While China remains the dominant investor in acquiring Southeast Asian energy assets, Australia has begun to compete with Chinese dominance. Australia's Otto Energy Ltd. has bought the entire 68.62 percent stake of the Vitol Group in Galoc Production Co.
Galoc Production Co. is the operator of the Galoc oil field off The Philippines’ northwestern Palawan Island
Otto Energy Ltd. paid $18.7 million for the Vitol Group’s share of the Galoc oil field, The Manila Standard reported. The transaction makes Otto Energy Ltd. the 100 percent owner of Galoc Production, which has a 59.84 percent stake in service contract 14C, up from its original stake of 31.38 percent.

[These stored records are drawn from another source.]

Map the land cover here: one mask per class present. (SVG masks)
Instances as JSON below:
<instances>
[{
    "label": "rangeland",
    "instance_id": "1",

Otto Energy Ltd. acting chief executive Matthew Allen said in a report to the Australian Stock Exchange, “This acquisition represents an attractively priced, low-risk opportunity for Otto to increase its share of revenue from Galoc, as well as to better leverage the expertise within the group through assuming operatorship. Revenue from Galoc continues to provide a valuable source of funds for reinvestment and this is set to grow as we move towards a Phase 2 expansion of the project.”
Otto Energy Ltd. will fund its acquisition of Vitol’s stake in the Galoc oil field from its existing cash reserves, with the transaction scheduled for completion later this month.
Otto Energy Ltd. officials said that the Company acquisition of Vitol’s stake in Galoc Production would hasten the development of the second phase of the oil-producing field in northwest Palawan, which currently produces around 6,800 barrels of oil per day.